→ FRAGMENTO
* * * * * * * * *
Escuchar a un testigo, te convierte en testigo.

—Elie Wiesel.

Transformaste mi lamento en danza; me quitaste la ropa de luto y me vestiste de fiesta, para que te cante y te glorifique, y no me quede callado.

—Salmo 30:11-12.

Arbeit macht frei.

—Letrero sobre la entrada a Auschwitz.

Llegamos.

Fuimos porque ir fue preciso.

Necesario.

Indispensable.

Ineludible.

Imposible faltar a celebrar la vida en aquel lugar donde morí más de un millón de veces.

Era una cita pactada hace tres cuartos de siglo.

Auschwitz-Birkenau es un campo dividido en dos. Los separan 3 kilómetros; los une una vía de tren.

Arbet macht frei. El trabajo libera.

A Auschwitz se viene a trabajar, a Birkenau se viene a morir. En Auschwitz no hay cámaras de gas ni crematorios ni fosas comunes. Esas están en Birkenau.

Auschwitz es el campo chico, es donde está la casa de Rudolf Höss, donde viven los oficiales de la SS.

Es también donde todavía está el cadalso, las dobles cercas de púas electrificadas, el pasillo que recorren los guardias y sus perros, las bestias y sus animales.

Es donde están las barracas de piedra que albergan a los presos que aún sirven para trabajar, el lugar donde la muerte se respira en el aire arrastrado por la brisa que llega de Birkenau, de sus chimeneas, de sus crematorios.
* * * * * * * * *
→ DATOS DE ENTRADA

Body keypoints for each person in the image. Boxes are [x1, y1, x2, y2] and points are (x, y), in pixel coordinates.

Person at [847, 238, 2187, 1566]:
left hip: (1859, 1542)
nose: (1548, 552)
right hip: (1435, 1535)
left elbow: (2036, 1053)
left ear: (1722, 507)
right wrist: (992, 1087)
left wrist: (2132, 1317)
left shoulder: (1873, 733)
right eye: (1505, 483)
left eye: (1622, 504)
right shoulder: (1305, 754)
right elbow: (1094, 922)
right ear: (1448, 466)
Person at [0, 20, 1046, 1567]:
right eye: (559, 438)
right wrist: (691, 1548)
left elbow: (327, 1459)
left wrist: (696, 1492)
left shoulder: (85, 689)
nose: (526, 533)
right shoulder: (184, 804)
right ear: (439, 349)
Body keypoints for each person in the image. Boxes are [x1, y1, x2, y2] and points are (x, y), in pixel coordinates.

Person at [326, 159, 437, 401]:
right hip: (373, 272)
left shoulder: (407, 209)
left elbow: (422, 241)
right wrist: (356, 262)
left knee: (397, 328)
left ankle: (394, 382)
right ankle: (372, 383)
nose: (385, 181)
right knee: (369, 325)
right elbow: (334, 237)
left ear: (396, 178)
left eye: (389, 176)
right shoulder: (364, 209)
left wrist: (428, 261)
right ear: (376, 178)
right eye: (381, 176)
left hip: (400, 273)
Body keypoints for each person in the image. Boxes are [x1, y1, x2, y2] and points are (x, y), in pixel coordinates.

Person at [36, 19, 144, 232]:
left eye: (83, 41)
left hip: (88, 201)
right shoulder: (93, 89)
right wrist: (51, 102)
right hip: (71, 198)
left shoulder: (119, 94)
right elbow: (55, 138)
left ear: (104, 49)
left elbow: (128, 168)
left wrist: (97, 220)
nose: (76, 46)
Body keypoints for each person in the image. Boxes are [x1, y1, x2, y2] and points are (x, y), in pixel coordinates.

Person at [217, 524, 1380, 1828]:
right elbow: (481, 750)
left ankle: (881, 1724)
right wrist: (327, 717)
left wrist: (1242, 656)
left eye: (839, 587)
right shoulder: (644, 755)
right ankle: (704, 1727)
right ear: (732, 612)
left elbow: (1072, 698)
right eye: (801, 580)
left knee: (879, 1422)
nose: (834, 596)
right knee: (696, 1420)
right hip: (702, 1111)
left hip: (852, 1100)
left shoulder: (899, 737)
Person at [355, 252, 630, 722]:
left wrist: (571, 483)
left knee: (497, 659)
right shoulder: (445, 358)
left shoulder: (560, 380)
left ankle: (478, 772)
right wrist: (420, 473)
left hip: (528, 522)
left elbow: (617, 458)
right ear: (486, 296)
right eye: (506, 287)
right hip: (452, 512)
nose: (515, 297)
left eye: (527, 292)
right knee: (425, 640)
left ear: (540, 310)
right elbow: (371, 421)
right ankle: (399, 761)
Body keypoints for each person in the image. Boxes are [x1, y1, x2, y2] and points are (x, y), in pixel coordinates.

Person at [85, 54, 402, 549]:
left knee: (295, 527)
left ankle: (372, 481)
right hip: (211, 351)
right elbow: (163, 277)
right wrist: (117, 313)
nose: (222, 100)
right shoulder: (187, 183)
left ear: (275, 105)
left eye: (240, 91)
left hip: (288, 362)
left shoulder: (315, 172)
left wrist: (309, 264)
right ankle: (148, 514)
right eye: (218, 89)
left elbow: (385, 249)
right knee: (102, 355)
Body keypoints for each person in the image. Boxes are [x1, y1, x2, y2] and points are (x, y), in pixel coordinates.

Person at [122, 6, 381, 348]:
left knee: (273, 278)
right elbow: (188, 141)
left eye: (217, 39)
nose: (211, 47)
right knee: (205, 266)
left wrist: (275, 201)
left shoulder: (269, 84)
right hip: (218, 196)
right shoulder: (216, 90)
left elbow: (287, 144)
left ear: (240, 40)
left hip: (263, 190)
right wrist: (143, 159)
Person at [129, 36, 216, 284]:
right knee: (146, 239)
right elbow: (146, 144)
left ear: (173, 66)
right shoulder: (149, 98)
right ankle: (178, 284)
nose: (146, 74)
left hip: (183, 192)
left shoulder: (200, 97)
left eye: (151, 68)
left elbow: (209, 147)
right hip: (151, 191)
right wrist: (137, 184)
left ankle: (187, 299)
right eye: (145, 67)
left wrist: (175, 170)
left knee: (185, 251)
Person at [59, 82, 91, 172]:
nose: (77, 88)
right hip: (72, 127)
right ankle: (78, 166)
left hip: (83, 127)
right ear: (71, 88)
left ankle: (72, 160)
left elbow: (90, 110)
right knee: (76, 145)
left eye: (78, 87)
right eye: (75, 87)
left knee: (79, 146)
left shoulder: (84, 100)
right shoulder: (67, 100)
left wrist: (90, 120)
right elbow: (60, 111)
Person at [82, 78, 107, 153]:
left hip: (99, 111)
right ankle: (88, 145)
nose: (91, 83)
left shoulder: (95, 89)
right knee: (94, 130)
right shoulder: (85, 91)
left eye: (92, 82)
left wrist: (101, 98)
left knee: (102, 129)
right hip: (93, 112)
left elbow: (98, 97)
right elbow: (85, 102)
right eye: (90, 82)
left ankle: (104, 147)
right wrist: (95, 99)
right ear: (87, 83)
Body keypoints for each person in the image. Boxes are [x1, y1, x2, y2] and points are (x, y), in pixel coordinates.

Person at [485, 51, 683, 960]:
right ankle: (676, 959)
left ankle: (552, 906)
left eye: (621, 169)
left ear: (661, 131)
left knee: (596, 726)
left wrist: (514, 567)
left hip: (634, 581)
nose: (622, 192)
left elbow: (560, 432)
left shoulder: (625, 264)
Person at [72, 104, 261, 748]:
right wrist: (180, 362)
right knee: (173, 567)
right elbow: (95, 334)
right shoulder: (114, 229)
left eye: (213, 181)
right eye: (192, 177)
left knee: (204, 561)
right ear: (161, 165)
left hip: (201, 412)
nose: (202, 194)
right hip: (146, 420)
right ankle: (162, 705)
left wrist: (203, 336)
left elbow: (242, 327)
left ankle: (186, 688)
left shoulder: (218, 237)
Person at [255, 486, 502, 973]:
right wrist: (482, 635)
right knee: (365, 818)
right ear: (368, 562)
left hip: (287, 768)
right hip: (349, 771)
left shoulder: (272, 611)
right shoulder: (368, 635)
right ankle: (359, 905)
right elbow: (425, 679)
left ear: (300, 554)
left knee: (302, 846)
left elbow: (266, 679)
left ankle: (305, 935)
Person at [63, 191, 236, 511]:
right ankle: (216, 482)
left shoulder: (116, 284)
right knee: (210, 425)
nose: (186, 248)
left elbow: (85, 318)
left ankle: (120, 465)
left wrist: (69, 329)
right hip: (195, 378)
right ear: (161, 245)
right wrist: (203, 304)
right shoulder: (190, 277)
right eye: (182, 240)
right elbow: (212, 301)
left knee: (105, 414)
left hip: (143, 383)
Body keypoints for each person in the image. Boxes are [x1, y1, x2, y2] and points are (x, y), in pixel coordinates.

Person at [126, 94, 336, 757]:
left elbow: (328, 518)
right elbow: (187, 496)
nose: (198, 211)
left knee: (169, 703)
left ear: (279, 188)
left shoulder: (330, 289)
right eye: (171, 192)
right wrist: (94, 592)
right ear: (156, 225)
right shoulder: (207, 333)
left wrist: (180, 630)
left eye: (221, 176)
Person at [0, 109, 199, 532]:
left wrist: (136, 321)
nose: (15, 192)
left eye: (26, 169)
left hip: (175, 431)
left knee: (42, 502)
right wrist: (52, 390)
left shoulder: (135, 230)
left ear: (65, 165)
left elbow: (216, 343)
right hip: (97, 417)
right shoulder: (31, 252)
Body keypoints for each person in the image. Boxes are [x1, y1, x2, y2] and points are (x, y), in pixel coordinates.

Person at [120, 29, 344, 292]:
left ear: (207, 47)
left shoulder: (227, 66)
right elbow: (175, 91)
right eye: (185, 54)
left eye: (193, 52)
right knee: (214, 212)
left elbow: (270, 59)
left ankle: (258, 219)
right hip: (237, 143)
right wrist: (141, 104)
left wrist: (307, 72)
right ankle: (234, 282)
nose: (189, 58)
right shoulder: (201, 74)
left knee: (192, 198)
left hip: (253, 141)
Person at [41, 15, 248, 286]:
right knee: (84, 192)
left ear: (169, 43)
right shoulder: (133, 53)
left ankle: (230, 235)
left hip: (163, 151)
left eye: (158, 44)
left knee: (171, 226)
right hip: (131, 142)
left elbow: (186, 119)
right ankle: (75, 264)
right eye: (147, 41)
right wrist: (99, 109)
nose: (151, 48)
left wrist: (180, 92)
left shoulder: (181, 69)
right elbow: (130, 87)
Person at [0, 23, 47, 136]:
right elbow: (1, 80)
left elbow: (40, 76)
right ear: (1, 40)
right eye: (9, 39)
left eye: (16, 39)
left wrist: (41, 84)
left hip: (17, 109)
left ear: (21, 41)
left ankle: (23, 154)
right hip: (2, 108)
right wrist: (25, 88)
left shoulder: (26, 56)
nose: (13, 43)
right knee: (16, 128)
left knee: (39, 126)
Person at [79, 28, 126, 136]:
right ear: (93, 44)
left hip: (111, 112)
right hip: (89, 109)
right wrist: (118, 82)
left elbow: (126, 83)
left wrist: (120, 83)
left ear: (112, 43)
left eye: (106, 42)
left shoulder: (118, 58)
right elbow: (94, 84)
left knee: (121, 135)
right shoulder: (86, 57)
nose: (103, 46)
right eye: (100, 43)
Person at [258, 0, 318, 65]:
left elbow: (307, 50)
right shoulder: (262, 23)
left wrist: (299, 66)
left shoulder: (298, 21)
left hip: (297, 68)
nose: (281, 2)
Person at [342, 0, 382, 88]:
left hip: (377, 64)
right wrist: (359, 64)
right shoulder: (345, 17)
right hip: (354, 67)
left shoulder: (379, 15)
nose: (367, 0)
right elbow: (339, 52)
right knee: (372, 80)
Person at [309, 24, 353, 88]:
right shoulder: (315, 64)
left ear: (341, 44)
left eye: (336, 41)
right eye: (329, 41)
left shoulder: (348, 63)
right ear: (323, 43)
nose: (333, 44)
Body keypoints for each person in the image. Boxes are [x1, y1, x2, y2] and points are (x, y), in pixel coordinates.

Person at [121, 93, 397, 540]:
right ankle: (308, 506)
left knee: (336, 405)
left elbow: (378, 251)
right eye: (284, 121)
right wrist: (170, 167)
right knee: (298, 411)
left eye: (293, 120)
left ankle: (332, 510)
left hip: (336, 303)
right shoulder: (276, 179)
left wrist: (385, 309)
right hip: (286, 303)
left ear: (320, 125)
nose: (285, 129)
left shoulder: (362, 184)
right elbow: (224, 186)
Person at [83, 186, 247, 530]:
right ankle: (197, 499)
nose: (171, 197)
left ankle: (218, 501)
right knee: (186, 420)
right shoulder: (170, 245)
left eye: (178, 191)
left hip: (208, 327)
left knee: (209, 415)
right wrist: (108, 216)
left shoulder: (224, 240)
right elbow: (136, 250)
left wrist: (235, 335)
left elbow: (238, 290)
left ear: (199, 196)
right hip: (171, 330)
* * * * * * * * *
→ TAREA 1
Según el fragmento sobre Auschwitz, ¿qué distancia separa Auschwitz de Birkenau?
→ TAREA 2
Prosiga el fragmento sobre Auschwitz a partir de su última oración.

→ RESULTADO 1
Los separan 3 kilómetros.

→ RESULTADO 2
Antes de marchar recorremos algunos de los bloques. Vemos las fotografías tomadas por los Nazis para demostrar el buen trabajo que hacían. Las caras aterrorizadas, los cuerpos demacrados, los huesos que se asoman por debajo de la piel y los harapos.

En un bloque vemos pintadas en las paredes réplicas de los dibujos que hacían los niños en Auschwitz y Theresienstadt.

Vemos la industria de la muerte sistematizada. Una montaña de anteojos. Los miles de maletas. Una fosa completa de utensilios de cocina. Una ciudad entera de zapatos apilados. Un depósito de cabello.

Es el tesoro encontrado por los rusos en una bodega del campo. Treinta bodegas más fueron quemadas por los Nazis antes de la liberación.

Es el tesoro que parece decir ‘de algo servirán estos judíos‘. Es la economía de guerra. Todo sirve. Todo abona.

Auschwitz-Birkenau. Birkenau-Auschwitz. La fábrica de muerte. La Marcha de la Vida.

Hoy es la Marcha de la Vida.

Venimos de todos los rincones de la Tierra.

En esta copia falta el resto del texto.